Blockchain-based technologies and cryptocurrencies are today what the Internet was back in the 90s. According to many observers, the dominance and sustenance of the world’s major economies depend heavily on their embrace of such technologies. However, such demands often lead to regulatory agencies choosing between oversight and the freedom to innovate, with a middle ground often found wanting. The United States is at such a point, at the moment.
And while SEC Commissioner Hester Peirce recently proposed to provide a safe harbor period for crypto-token sales, it is perhaps still too soon to say if regulators are really warming up to crypto.
A recent op-ed authored by CEO of Brooklyn-based ConsenSys Digital Securities, Timothy Furey, expanded on blockchain and crypto regulations in the United States. It argued,
“Many countries in these markets have smoothed the way for blockchain adoption by making innovative legislative changes, such as a flexible approach to taxation, that address the real risks. The U.S. could fall behind these more sophisticated global players, imperiling both our economic competitiveness and national security.”
It can be argued that in the United States, crypto and digital assets still remain a largely uncharted territory, especially for institutional investors. This is primarily because of a lack of clarity, with confusion about crypto and blockchain regulations often becoming a barrier to wider adoption.
U.S regulators with regard to crypto have been quite reserved when it comes to adoption, especially in comparison to China. This has resulted in the U.S forcing itself into a precarious position. The latest State of Adoption report had a few insights that shed light on the overarching narrative of crypto in the US. Last year alone saw an intense crackdown on non-compliant players in the crypto-industry, with a drastic increase in the amount of money collected in the form of settlements by US authorities.
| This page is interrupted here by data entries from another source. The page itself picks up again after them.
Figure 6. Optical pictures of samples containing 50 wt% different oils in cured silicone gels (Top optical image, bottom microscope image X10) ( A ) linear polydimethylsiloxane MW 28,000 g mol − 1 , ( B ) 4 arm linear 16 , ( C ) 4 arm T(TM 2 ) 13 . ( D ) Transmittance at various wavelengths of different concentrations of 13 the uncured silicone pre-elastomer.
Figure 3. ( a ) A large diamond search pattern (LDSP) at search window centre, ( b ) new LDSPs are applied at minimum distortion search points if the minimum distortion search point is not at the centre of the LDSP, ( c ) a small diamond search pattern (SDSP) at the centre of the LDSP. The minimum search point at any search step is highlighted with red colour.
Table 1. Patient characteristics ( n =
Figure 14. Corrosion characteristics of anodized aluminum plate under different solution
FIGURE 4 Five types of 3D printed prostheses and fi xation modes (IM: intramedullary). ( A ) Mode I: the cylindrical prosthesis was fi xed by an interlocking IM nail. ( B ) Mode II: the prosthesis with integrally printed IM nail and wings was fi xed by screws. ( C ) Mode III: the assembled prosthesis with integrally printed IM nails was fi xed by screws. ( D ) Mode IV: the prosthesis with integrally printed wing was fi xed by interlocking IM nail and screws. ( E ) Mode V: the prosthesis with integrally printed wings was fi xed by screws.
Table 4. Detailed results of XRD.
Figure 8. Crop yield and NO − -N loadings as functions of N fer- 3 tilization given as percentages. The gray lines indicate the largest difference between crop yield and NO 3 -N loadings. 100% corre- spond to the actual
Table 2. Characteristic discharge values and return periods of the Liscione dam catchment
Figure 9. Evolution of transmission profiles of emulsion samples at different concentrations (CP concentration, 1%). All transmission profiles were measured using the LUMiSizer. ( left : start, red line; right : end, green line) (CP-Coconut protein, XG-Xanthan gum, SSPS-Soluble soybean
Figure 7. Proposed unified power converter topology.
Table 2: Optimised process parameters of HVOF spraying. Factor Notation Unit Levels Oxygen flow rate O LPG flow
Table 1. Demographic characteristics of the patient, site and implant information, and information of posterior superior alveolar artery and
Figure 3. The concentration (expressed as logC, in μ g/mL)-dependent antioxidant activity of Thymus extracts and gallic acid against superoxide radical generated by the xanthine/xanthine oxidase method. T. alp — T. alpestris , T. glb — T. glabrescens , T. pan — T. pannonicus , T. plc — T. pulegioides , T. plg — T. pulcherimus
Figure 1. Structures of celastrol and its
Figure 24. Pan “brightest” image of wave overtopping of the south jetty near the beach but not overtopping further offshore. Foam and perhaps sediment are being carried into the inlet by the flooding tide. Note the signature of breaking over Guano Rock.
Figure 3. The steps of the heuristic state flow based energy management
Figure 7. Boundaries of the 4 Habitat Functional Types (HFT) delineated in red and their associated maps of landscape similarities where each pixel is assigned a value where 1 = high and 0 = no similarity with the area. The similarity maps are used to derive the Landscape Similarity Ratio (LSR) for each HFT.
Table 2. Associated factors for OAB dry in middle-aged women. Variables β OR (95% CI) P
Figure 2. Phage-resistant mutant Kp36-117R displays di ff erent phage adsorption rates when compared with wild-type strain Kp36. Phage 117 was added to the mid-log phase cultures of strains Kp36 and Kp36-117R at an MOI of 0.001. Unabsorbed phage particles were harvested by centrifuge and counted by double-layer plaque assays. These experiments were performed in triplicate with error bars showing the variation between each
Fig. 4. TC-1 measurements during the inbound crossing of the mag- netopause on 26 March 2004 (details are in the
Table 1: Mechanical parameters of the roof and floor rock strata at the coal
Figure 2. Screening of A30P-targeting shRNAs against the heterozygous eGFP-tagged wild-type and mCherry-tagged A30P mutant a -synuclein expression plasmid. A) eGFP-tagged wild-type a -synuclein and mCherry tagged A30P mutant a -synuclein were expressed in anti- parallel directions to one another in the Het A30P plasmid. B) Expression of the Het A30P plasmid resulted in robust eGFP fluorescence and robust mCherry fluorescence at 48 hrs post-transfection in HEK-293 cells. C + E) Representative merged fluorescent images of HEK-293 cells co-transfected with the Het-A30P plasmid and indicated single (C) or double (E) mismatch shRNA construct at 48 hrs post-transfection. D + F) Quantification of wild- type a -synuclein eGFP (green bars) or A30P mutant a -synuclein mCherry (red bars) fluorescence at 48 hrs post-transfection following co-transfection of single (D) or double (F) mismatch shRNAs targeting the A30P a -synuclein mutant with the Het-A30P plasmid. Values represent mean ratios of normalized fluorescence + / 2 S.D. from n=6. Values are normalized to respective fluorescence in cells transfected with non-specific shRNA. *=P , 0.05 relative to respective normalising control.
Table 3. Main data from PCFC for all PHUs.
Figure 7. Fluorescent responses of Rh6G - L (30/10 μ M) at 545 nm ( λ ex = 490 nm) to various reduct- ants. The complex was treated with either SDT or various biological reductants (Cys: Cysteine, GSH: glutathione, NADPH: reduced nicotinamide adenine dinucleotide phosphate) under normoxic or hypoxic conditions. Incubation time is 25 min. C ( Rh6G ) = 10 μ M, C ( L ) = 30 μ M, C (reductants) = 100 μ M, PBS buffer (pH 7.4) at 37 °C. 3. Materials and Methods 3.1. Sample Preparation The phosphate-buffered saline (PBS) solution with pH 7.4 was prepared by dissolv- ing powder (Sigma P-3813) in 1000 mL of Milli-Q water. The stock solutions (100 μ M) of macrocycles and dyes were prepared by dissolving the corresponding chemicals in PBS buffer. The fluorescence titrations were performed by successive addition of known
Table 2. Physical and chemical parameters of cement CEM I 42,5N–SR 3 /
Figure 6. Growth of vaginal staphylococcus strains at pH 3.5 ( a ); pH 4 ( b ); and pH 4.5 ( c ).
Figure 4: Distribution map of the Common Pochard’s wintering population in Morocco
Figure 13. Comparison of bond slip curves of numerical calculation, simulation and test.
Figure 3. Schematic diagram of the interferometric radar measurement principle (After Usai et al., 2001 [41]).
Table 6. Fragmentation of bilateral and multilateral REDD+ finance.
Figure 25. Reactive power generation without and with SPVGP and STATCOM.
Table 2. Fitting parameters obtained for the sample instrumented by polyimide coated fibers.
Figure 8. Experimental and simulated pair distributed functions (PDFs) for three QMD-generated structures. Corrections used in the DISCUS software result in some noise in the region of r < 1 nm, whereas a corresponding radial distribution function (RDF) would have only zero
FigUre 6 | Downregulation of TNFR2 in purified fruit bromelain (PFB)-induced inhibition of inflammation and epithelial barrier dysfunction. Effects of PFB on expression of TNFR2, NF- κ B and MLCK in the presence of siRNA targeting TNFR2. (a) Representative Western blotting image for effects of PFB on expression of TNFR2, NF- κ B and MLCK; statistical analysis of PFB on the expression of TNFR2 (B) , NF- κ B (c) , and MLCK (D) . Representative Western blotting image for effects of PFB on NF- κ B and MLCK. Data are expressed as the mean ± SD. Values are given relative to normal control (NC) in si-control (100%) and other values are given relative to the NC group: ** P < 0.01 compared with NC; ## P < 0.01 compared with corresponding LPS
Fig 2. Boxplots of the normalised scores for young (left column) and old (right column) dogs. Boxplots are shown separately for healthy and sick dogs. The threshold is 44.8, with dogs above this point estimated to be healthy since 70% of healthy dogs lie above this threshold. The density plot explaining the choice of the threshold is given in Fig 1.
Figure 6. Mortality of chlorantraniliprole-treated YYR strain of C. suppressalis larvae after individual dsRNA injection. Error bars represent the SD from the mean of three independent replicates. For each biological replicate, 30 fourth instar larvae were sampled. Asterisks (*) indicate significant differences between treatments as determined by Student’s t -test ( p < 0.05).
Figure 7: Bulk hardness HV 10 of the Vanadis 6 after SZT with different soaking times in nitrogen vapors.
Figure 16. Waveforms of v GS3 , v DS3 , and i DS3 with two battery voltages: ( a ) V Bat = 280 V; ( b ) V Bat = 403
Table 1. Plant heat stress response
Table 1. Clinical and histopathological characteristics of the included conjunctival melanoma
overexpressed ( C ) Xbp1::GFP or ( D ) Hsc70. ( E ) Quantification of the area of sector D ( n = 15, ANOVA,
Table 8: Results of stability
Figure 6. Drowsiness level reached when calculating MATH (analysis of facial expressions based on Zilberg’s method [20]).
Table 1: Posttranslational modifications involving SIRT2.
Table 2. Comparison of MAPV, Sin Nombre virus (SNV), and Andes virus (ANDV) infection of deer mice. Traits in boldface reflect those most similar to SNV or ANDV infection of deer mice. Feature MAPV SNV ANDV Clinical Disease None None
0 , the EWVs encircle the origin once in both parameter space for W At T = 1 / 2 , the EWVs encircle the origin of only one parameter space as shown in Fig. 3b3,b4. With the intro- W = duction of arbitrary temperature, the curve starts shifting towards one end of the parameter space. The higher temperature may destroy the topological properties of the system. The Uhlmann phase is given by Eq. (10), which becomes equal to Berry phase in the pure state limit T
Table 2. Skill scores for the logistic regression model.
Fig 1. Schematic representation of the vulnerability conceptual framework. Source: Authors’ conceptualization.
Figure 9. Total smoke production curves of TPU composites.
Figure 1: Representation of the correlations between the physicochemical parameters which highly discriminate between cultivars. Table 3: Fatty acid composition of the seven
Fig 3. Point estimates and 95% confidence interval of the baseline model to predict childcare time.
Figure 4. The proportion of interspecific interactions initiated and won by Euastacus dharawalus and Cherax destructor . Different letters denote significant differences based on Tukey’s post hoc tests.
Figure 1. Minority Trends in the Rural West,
Such strict enforcement may have a discouraging effect on those who are seeking to enter the blockchain, crypto-business.
With regard to policymakers in the U.S, very few seem to think of crypto and blockchain as a priority. However, there are a few who see these new technologies in a more promising light. In a tweet, Rep. Warren Davidson echoed Furey’s concerns and noted that Russia and China already have a headstart in the crypto-race. Davidson has also been a critic of the SEC’s regulatory methods in the past.
— Warren Davidson (@WarrenDavidson) February 7, 2020
Other U.S Congressmen like Patrick McHenry have also thrown their weight behind the emerging crypto-industry. In October 2019, during his appearance on the Unchained Podcast, McHenry went on record to state that the default response to crypto ought to be yes. While these statements may seem over-optimistic and impractical, the presence of such industry-aware lawmakers may benefit the ecosystem in the long run.
Democratic presidential nominee Andrew Yang also made news recently for his comments in an interview regarding his take on crypto, when he highlighted the need for a standard regulatory framework for crypto. He had said,
“What I would say is that we need to have a uniform set of rules and regulations around cryptocurrency use nationwide because right now we’re stuck with this hodgepodge of state-by-state treatments.”
Keeping this landscape in mind, it’s extremely easy to see where the anxiety raised by Furey in his article comes from. He said,
“Yet as the world adapts to blockchain, U.S. investments flow offshore. American financiers remain skittish about deploying capital to domestic blockchain opportunities due to regulatory uncertainty over what instruments will be considered a security.”